Le féminisme dans la publicité : entre progressisme et opportunisme
Femmes filiformes, jambes écartées et dans des positions plus que suggestives : la dernière campagne d’affichage de la maison Yves Saint Laurent a fait mouche. Après plus d’une cinquantaine de plaintes déposées sur le site de l’ARPP (l’Autorité de régulation professionnelle de la publicité), une intervention de la ministre des Droits des femmes, jugeant les publicités « humiliantes et incitant à l’anorexie », celles-ci ont été retirées sans aucun commentaire de la marque de luxe. L’image de la femme-objet ne passe plus, et gare aux marques qui tenteraient de nous imposer une vision rétrograde de la femme.
Depuis quelques années, de nombreuses marques ont choisi de s’engager en faveur des femmes. Prenons la marque Dove, pionnière dans le domaine, qui dès 2004 est devenue la marque ambassadrice des femmes plurielles à travers ses publicités. Militantes, audacieuses, opportunistes, les publicités féministes véhiculent souvent une image positive des entreprises qui les portent, souvent encensées par les médias et les associations.
Ces campagnes qui brisent stéréotypes et clichés sur le statut des femmes contribuent au-delà de faire simplement sourire à faire changer les mentalités. Oui, les femmes peuvent être poilues, maigres ou rondes, drôles, audacieuses, sportives. Oui, elles peuvent également occuper des postes de haute responsabilité.
Après Dove, de nombreuses marques ont suivi le mouvement et tiennent des discours engagés sur les conditions de la femme (Always et sa fameuse campagne #Likeagirl, H&M et sa campagne « She’s a Lady », Décathlon et son slogan « Tout le monde a le droit de jouer », Dior et sa campagne printemps-été 2017 qui révèle les femmes dans leur pluralité, etc.). Aujourd’hui, le « female empowerment » a le vent en poupe. En effet le bénéfice d’image pour les marques se transforme souvent in fine en bénéfice commercial.
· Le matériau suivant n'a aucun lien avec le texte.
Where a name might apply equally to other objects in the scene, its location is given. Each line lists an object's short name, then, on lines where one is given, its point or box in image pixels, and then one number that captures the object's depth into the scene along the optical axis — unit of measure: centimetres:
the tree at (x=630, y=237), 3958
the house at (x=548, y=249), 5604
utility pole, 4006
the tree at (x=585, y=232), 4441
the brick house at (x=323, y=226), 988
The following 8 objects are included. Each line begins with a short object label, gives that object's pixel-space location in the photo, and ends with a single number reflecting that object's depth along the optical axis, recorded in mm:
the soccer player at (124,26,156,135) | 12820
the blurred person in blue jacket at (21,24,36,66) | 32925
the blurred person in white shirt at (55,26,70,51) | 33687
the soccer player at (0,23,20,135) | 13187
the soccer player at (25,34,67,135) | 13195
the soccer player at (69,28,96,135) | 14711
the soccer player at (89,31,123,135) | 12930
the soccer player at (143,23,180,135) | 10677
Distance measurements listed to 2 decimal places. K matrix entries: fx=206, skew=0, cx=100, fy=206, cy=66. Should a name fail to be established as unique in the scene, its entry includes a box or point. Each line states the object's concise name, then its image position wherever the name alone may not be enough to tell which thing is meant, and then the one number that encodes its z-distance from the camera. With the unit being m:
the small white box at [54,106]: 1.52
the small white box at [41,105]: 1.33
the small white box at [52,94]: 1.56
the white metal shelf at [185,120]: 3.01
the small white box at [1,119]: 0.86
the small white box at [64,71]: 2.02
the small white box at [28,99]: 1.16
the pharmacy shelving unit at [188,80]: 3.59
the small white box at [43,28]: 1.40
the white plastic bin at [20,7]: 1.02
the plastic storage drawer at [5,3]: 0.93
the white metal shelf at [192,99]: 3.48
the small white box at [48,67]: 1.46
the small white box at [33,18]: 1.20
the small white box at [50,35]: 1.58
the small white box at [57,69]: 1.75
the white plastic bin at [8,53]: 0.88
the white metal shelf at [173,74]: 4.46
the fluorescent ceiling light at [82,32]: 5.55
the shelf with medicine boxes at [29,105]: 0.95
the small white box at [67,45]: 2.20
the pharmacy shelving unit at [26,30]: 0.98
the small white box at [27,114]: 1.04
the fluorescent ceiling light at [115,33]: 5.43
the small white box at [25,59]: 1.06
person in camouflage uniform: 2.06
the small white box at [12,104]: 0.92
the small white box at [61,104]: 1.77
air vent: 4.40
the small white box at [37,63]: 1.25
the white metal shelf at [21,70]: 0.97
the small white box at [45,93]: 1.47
Nul doute que si le sexisme fait de moins en moins recette, le féminisme lui fait de plus en plus vendre, encourageant ainsi les marques à investir sans tabou ce territoire.
Mais certains de ces discours, qui se veulent plus que jamais progressistes, sonnent décidément faux.
Et rien de tel que la journée internationale des droits des femmes pour nous le rappeler. En effet, nombreuses sont les marques qui, sous couvert de cette journée, ont fait preuve d’un opportunisme marketing douteux en jouant la carte du féminisme. La marque de sous-vêtements Etam a profité du 8 mars pour lancer de grandes opérations de promotion : une culotte offerte pour l’achat d’un soutien-gorge. C-discount a cru bon d’offrir 19% de réduction aux femmes dans tous ses magasins « parce que les femmes gagnent en moyenne 19% de moins que les hommes ». Ailleurs, des marques ont fait des promotions sur du linge de maison ou bien des produits de beauté.
Derrière ce féminisme ouvertement affiché des marques se cachent souvent de simples coups marketing ou pire un sexisme dissimulé. Alors faut-il pour autant condamner toute démarche féministe dans la publicité sous couvert de risque d’instrumentalisation ? Pas nécessairement. Mais il appartient à notre profession, sous le contrôle de l’ARPP, de veiller au respect de l’image des femmes et de leur dignité.